Two kinds of distortions usually occur during music source separation:
1) The content of one track gets into the other track, for example, when part of the vocal signal ends up in a separated instrumental track or vice versa. This kind of distortion can be characterized with SIR, the source-to-interference ratio.
2) The emergence of additional sounds that were not present in the original stereo recording. This kind of distortion can be characterized by the SAR, source-to-artifact ratio.
A description of SDR, SIR, and SAR can be found in this article (8). There are generally recognized implementations of methods for calculating these metrics, which can be found in the repository (9). We will also use the latter to evaluate the quality of the solutions.
The solution testing process includes several stages:
- Selection of the material to be tested, the so-called test set.
- Separation of each composition from the test set using all of the solutions.
- Calculation of SDR, SIR, SAR for each composition and solution.
- Averaging metrics across compositions for each of the solutions
For the test, we randomly selected six songs from different genre categories:
- 'S Wonderful by Diana Krall (jazz)
- Don't You Remember by Adele (soft rock)
- The Voice by Celtic Woman (Celtic)
- Celui qui reste by Sébastien El Chato (pop)
- A View To A Kill by Duran Duran (synthpop)
- Swing Supreme by Robbie Williams (jazz)

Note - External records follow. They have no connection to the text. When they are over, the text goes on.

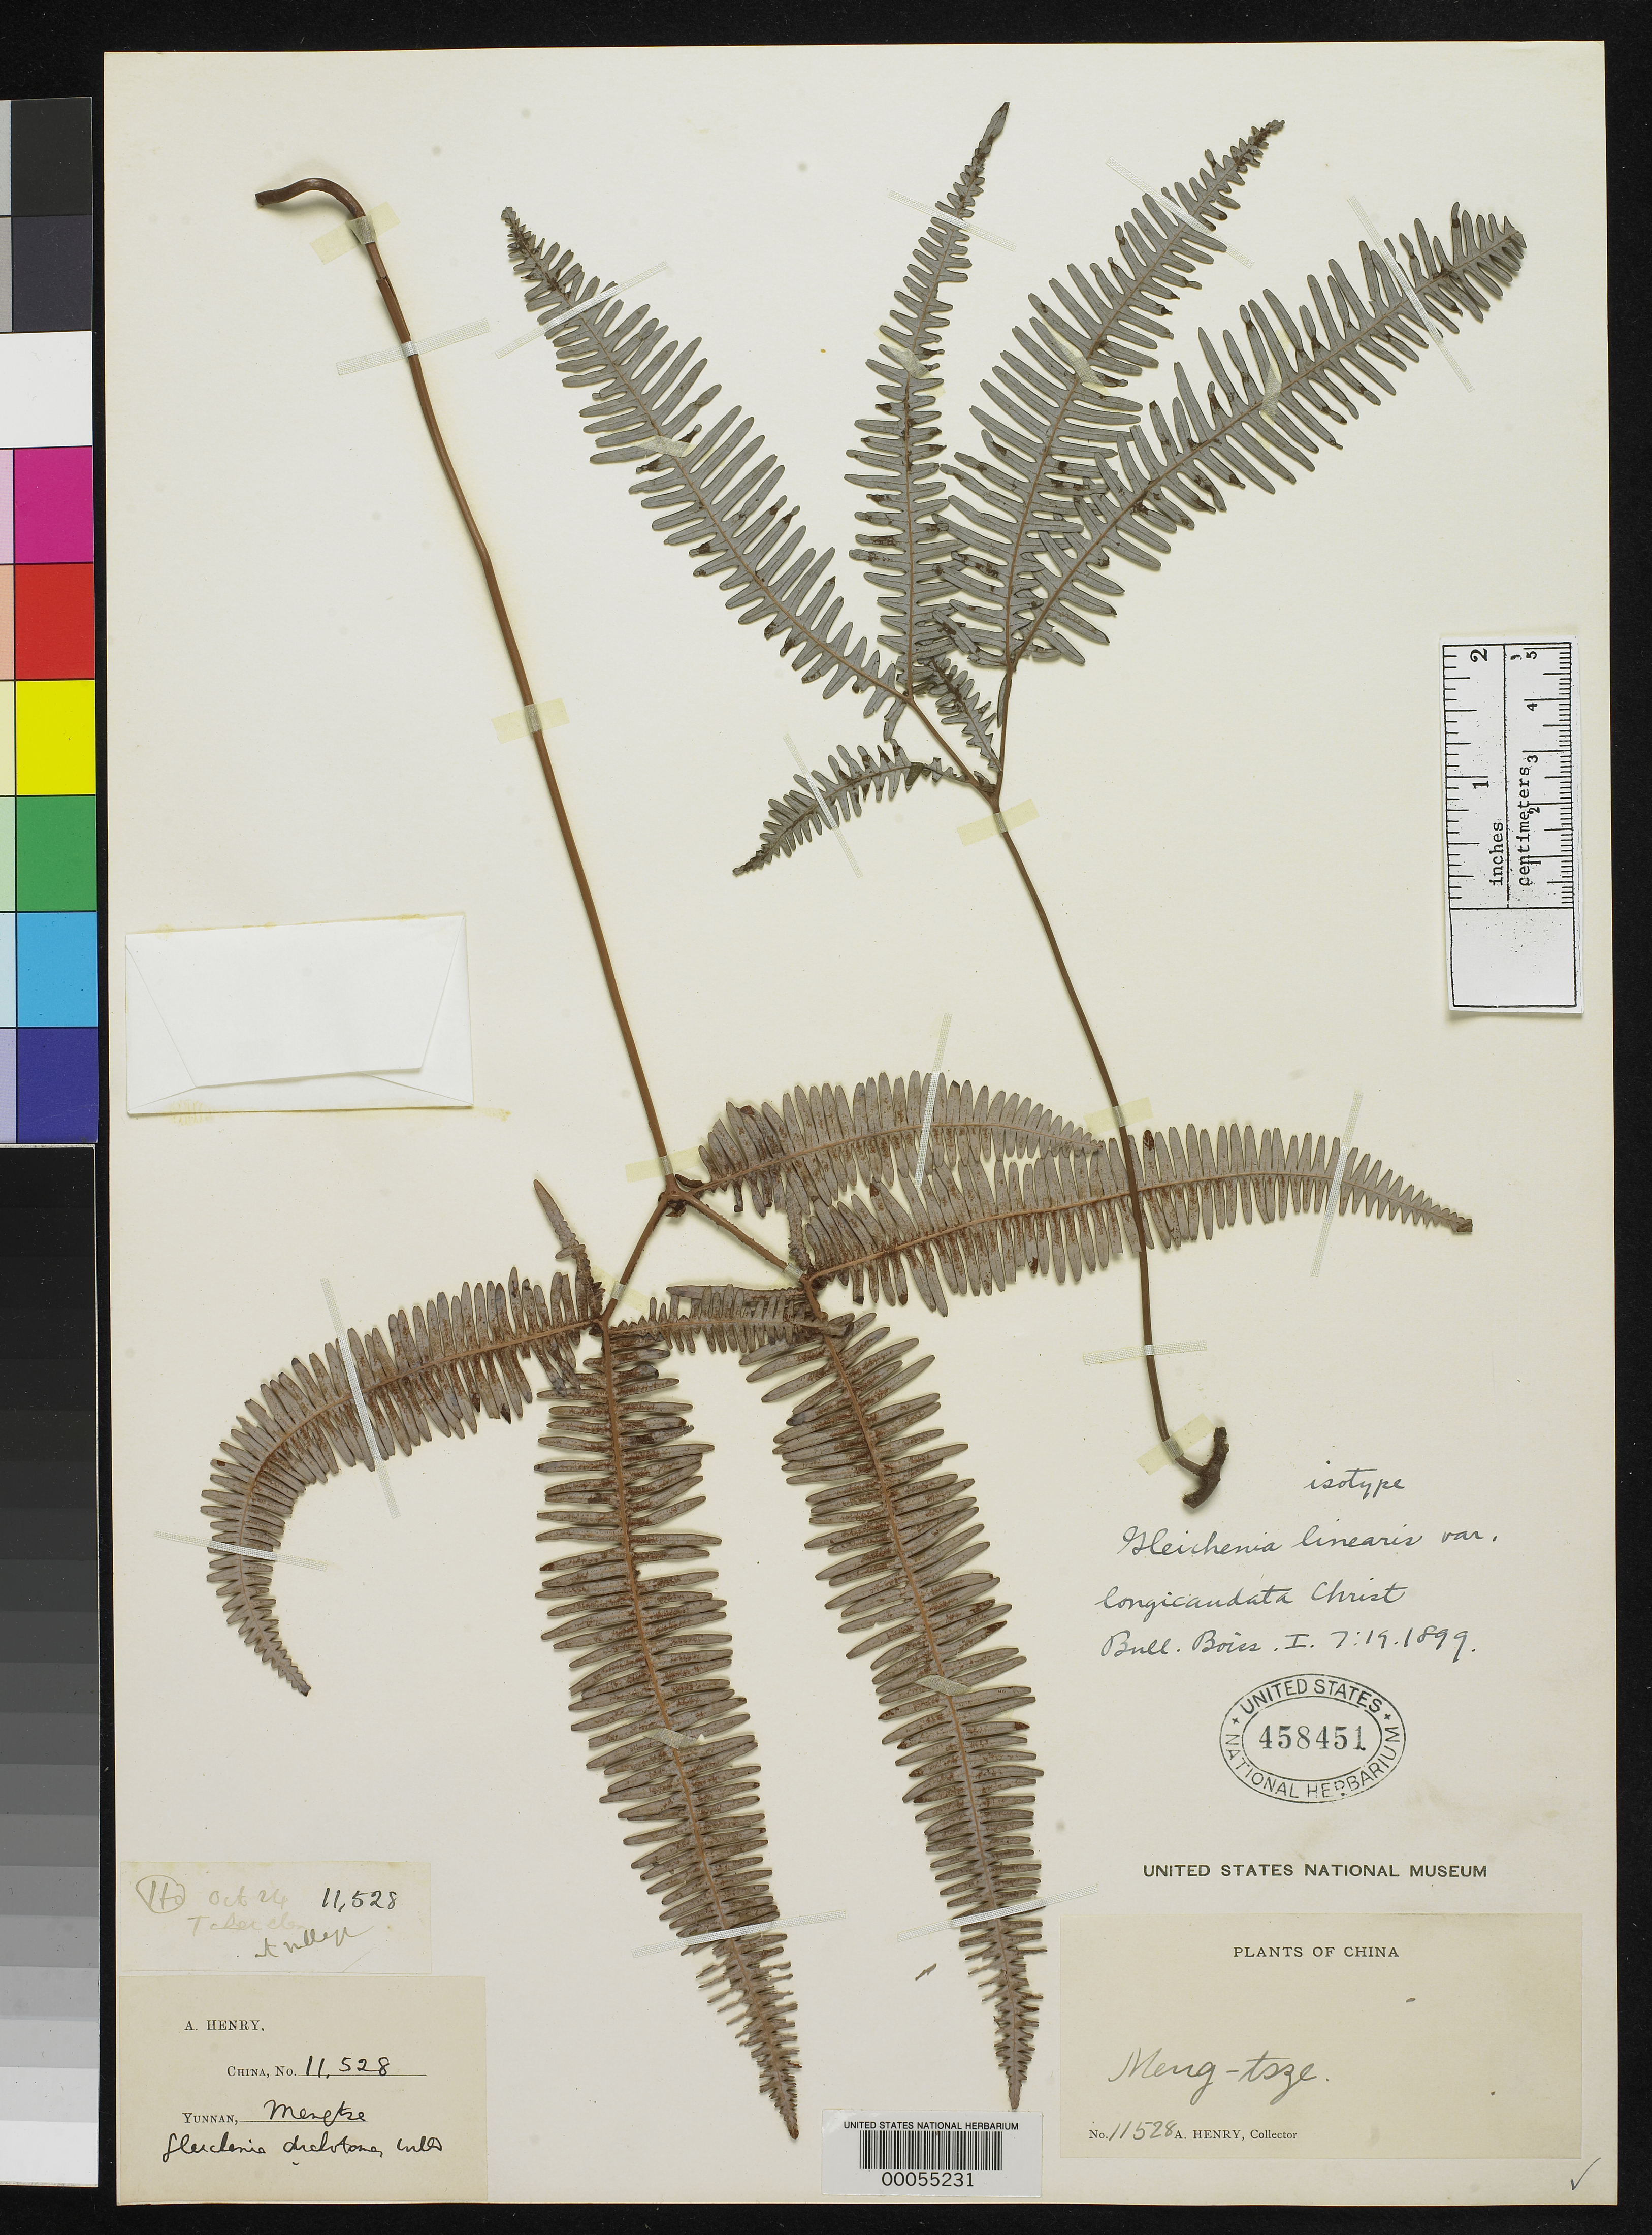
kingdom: Plantae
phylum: Tracheophyta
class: Polypodiopsida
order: Gleicheniales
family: Gleicheniaceae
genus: Gleichenia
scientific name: Gleichenia linearis var. longicaudata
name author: Christ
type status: Type Collection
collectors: A. Henry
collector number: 11528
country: China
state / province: Yunnan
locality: Mengtze [Meng-tsze]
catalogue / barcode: US 458451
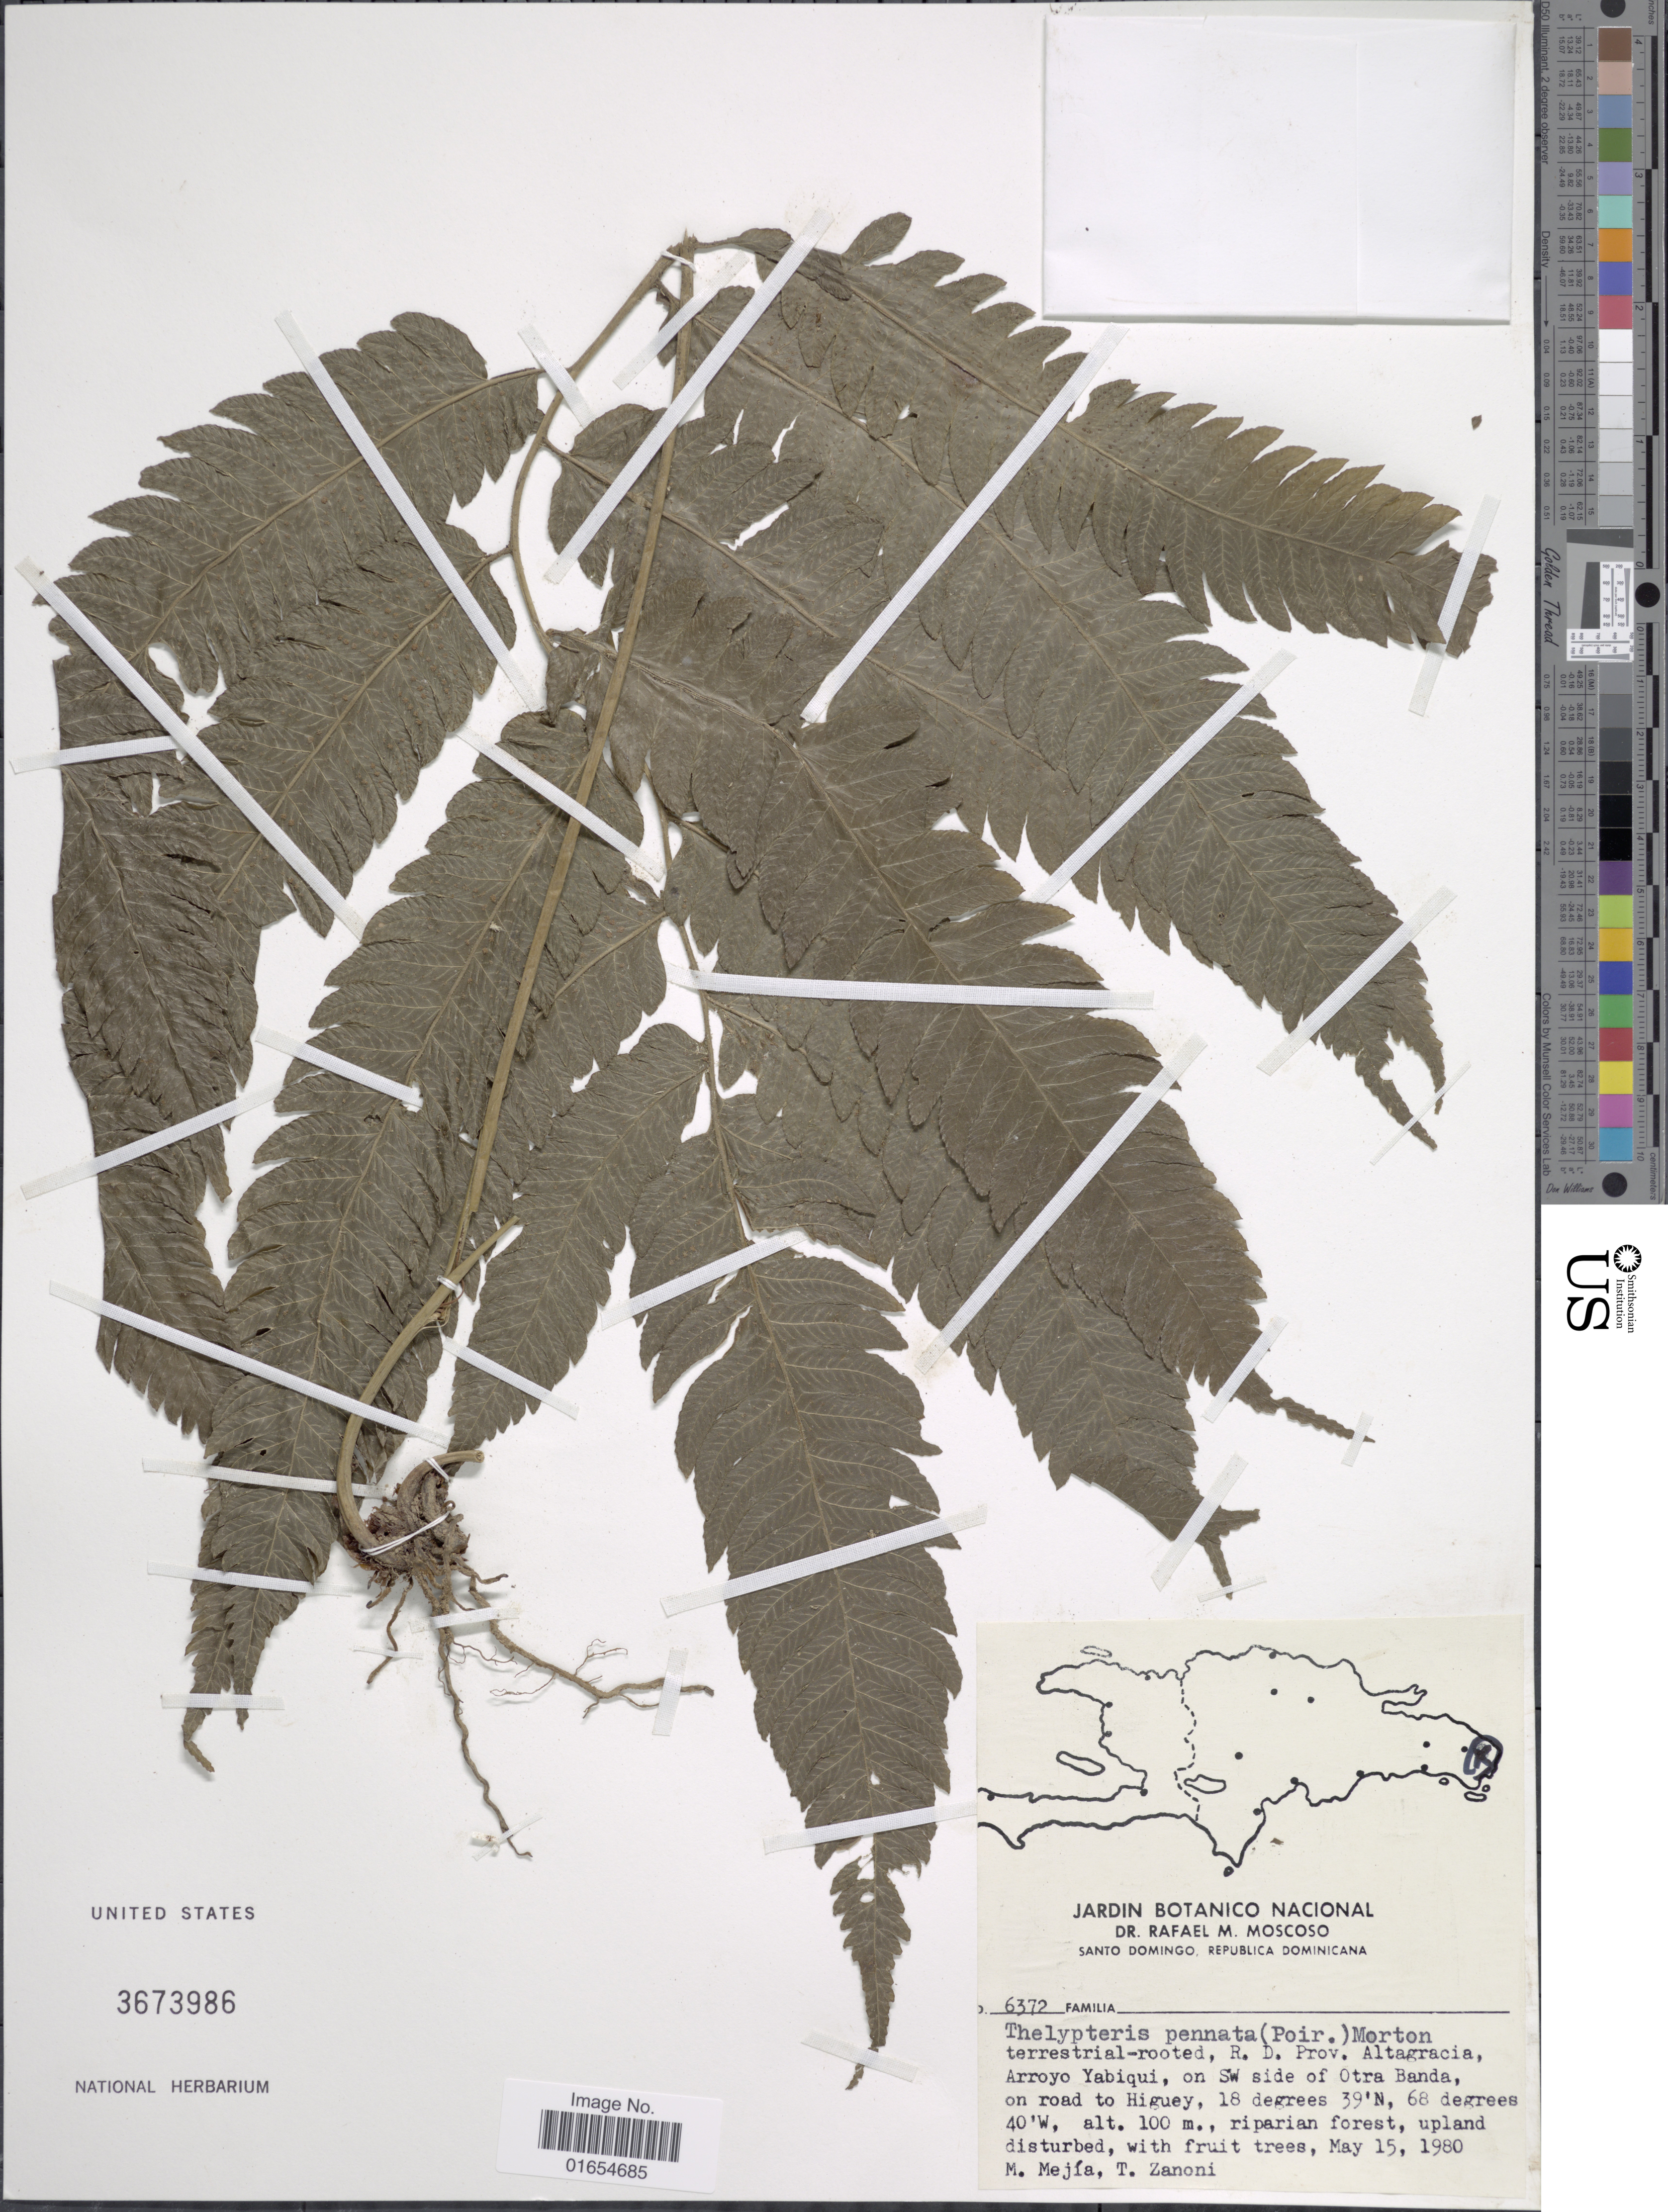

All compositions were separated using all the separation solutions mentioned. The default settings were used with the exception of the following:
- For Spleeter testing, we used the Spleeter-16KHz model was used because the default model has frequency range limitations, which would be unfair to compare with.
- For UMX, the UMX-HQ model was used, which is trained on the uncompressed MUSDB-HQ content. This one delivers better quality in comparison to the default UMX.
The values were then averaged over all compositions. A visualization of the final result is depicted on the graph below.
Cassiopeia clearly outperforms all its rivals in terms of the overall quality of the instrumental part extraction, characterized by the SDR value. Even more significant is the gap in the instrumental SIR, which can be interpreted as significantly less percolation of the vocal channel into the instrumental one. Spleeter wins by the artifact generation parameter, which is reflected in the SAR metric.
In the vocal channel, Rocknet is still the champion in all three metrics. Cassiopeia has more infiltration of the instrumental channel into the vocal one. This is why there is such a difference in SIR between Cassiopeia and Rocknet, and the same fact is reflected in the difference in SDR.
However, it should be noted that even though SDR/SAR/SIR metrics are objective criteria of separation quality, they don't always adequately reflect the subjective, audible quality. And the case of the vocal channel demonstrates this perfectly.
Although Cassiopeia lags behind Rocknet in terms of formal metrics for vocals, both the instrumental part and especially the vocal stem separated by Cassiopeia sound much more natural and softer than Rocknet's, without the metallic-sounding artifacts that are so characteristic of the other solutions.